A practical guide tailored for founders operating within smaller home markets
A concise, repeatable sequence other Finnish deep-tech teams use:
- Phase 1 — De-risk technically: tap public grants and university collaborations to demonstrate core tech performance and secure independent verification.
- Phase 2 — Validate commercially locally: obtain a handful of paid pilot projects with defined KPIs and turn one or two into long-term reference clients.
- Phase 3 — Build scalable delivery: make the product modular, streamline installation and support, and record integration approaches so it can be exported without extensive custom engineering.
- Phase 4 — Internationalize via partners: use Nordic and EU networks, systems integrators, or embedded component channels to access larger industrial customers.
- Phase 5 — Scale revenue motion: recruit focused sales and customer success teams in key regions, pursue needed certifications, and refine unit economics for higher volumes.

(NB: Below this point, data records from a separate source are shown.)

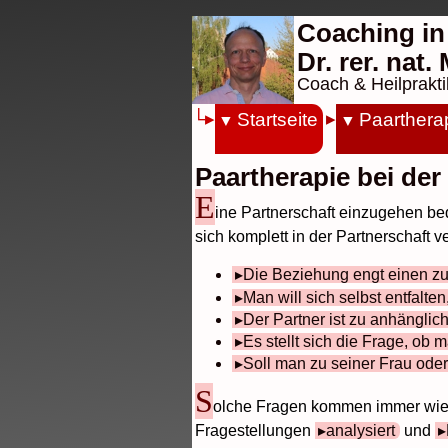
Coaching in
Dr. rer. nat
Coach & Heilprakti
Startseite
Paarthera
Paartherapie bei der
E
ine Partnerschaft einzugehen bed
sich komplett in der Partnerschaft
Die Beziehung engt einen zu
Man will sich selbst entfalt
Der Partner ist zu anhänglich
Es stellt sich die Frage, ob
Soll man zu seiner Frau oder
S
olche Fragen kommen immer wie
Fragestellungen
analysiert
und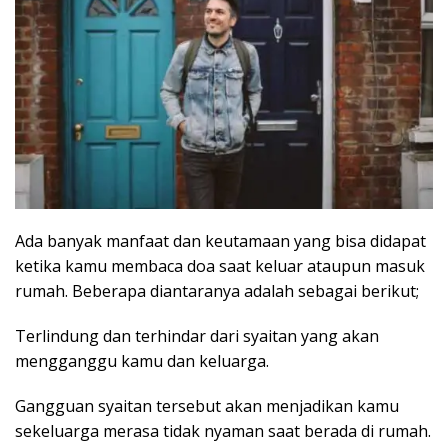
Ada banyak manfaat dan keutamaan yang bisa didapat
ketika kamu membaca doa saat keluar ataupun masuk
rumah. Beberapa diantaranya adalah sebagai berikut;
Terlindung dan terhindar dari syaitan yang akan
mengganggu kamu dan keluarga.
Gangguan syaitan tersebut akan menjadikan kamu
sekeluarga merasa tidak nyaman saat berada di rumah.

Throughout, maintain a strong narrative emphasizing reproducible customer outcomes rather than hypothetical market size.
How policy and ecosystem support changes the calculus
Finland’s ecosystem — public R&D grants, collaborative research centers, and high-quality labs — shortens the path from prototype to credible field validation. Strategic programs that fund demonstration projects let teams run expensive, high-signal pilots that many startups in larger-market countries would have to self-fund. Founders who combine these grants with commercial pilots convert technical proof into credible commercial evidence with lower dilution.
At the same time, ecosystem limitations remain: domestic demand can’t absorb scale, so exports are not optional. Founders should align grant timelines with commercialization deadlines to ensure that technical de-risking leads to concrete revenue milestones.

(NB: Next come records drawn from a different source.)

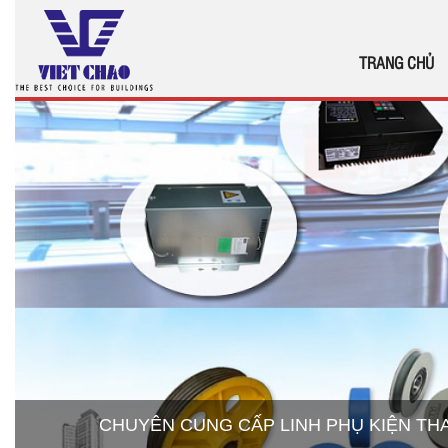
TRANG CHỦ
CHUYÊN CUNG CẤP LINH PHỤ KIỆN T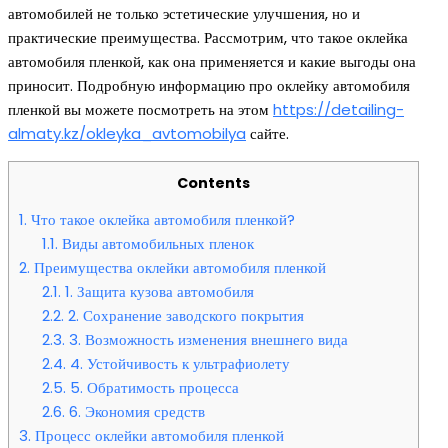
автомобилей не только эстетические улучшения, но и
практические преимущества. Рассмотрим, что такое оклейка
автомобиля пленкой, как она применяется и какие выгоды она
приносит. Подробную информацию про оклейку автомобиля
пленкой вы можете посмотреть на этом
https://detailing-
almaty.kz/okleyka_avtomobilya
сайте.
Contents
1.
Что такое оклейка автомобиля пленкой?
1.1.
Виды автомобильных пленок
2.
Преимущества оклейки автомобиля пленкой
2.1.
1. Защита кузова автомобиля
2.2.
2. Сохранение заводского покрытия
2.3.
3. Возможность изменения внешнего вида
2.4.
4. Устойчивость к ультрафиолету
2.5.
5. Обратимость процесса
2.6.
6. Экономия средств
3.
Процесс оклейки автомобиля пленкой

Common pitfalls and how to avoid them
- Too many unpaid pilots: View pilots as customer-funded investments—require upfront fees or well-defined commercial terms so engineering effort is not squandered.
- Over-customization: Steer clear of crafting one-off integrations that hinder scalability; prioritize configurable components and straightforward integration APIs.
- Ignoring channel partners: International hardware or system sales typically depend on local partners for installation, regulatory alignment, and ongoing support, so build these alliances early.
- Metrics mismatch: Avoid showcasing superficial metrics and instead emphasize repeatable, revenue-oriented KPIs that resonate with buyers and investors.